The origin of nitrogen fixation is an important issue in evolutionary biology. While nitrogen is required by all living organisms, only a small fraction of bacteria and archaea can fix nitrogen. The prevailing view is that nitrogen fixation first evolved in archaea and was later transferred to bacteria. However, nitrogen-fixing (Nif) bacteria are far larger in number and far more diverse in ecological niches than Nif archaea. We, therefore, propose the bacteria-first hypothesis, which postulates that nitrogen fixation first evolved in bacteria and was later transferred to archaea. As >30,000 prokaryotic genomes have been sequenced, we conduct an in-depth comparison of the two hypotheses.
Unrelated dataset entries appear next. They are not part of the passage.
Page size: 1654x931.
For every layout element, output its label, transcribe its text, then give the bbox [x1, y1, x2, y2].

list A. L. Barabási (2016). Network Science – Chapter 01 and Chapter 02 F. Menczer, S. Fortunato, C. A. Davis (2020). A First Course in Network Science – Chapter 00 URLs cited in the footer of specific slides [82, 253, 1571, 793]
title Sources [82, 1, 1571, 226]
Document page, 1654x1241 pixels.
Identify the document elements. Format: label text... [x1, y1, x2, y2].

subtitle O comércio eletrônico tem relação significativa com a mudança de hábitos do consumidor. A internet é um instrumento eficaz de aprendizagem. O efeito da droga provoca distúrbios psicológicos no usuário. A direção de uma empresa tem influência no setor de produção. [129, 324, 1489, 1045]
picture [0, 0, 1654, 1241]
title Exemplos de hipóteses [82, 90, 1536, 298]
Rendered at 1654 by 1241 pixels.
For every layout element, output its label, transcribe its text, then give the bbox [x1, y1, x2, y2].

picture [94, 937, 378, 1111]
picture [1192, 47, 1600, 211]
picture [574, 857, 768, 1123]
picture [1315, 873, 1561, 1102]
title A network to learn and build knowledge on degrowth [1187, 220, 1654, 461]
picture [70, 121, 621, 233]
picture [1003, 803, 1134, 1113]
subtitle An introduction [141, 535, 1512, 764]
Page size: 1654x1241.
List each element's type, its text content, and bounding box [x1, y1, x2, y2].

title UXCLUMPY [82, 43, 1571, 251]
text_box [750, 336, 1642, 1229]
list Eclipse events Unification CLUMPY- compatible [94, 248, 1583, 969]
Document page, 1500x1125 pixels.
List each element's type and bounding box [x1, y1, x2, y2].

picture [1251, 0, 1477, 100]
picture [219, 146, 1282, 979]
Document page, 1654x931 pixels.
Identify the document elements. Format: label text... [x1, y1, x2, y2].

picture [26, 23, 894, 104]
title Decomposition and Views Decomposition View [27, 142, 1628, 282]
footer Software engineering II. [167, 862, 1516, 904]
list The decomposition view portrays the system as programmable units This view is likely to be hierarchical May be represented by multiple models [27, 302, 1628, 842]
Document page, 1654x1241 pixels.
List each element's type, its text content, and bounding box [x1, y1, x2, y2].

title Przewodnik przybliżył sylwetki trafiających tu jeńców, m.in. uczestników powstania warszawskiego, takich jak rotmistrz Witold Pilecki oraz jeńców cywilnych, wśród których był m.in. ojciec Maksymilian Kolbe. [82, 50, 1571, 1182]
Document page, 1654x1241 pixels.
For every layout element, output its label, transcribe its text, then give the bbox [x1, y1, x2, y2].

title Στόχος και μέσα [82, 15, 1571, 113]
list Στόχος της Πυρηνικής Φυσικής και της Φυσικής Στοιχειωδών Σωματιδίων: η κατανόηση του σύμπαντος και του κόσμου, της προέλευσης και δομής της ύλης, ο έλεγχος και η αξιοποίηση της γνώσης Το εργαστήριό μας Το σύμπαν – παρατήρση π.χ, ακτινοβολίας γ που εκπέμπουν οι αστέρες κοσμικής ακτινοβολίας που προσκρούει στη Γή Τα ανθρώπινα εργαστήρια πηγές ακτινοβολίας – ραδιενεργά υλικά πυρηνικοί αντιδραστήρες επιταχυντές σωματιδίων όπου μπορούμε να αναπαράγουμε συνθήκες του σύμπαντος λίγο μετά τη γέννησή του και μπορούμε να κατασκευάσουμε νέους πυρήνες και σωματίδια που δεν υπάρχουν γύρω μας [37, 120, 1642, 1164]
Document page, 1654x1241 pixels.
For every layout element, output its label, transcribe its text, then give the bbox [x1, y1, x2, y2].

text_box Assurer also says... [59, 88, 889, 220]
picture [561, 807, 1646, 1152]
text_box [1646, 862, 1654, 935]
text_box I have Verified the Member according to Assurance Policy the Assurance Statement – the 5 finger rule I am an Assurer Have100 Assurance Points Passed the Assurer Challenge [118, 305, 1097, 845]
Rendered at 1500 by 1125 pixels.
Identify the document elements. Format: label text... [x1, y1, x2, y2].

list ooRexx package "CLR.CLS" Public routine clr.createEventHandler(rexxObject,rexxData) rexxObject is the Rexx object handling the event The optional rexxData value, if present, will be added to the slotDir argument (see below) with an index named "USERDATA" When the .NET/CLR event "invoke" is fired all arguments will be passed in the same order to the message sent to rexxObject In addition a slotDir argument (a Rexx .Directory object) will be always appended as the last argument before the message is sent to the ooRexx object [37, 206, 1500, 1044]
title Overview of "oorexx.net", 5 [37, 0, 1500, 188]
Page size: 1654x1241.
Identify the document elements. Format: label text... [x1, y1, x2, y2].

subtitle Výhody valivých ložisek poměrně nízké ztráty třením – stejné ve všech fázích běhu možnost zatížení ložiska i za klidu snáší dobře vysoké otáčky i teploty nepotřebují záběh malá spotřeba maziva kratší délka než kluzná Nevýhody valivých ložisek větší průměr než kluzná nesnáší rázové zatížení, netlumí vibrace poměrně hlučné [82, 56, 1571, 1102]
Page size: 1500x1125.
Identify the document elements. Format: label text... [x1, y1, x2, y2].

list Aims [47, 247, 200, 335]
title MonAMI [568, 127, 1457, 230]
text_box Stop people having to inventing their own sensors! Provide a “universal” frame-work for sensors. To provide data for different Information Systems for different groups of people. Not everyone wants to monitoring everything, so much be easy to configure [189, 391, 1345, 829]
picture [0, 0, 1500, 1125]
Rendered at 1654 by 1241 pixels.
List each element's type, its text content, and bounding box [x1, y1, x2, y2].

We first identify the six genes involved in nitrogen fixation in all sequenced prokaryotic genomes and then reconstruct phylogenetic trees using the six Nif proteins individually or in combination. In each of these trees, the earliest lineages are bacterial Nif protein sequences and in the oldest clade (group) the archaeal sequences are all nested inside bacterial sequences, suggesting that the Nif proteins first evolved in bacteria. The bacteria-first hypothesis is further supported by the observation that the majority of Nif archaea carry the major bacterial Mo (molybdenum) transporter (ModABC) rather than the archaeal Mo transporter (WtpABC). Moreover, in our phylogeny of all available ModA and WtpA protein sequences, the earliest lineages are bacterial sequences while archaeal sequences are nested inside bacterial sequences. Furthermore, the bacteria-first hypothesis is supported by available isotopic data. In conclusion, our study strongly supports the bacteria-first hypothesis.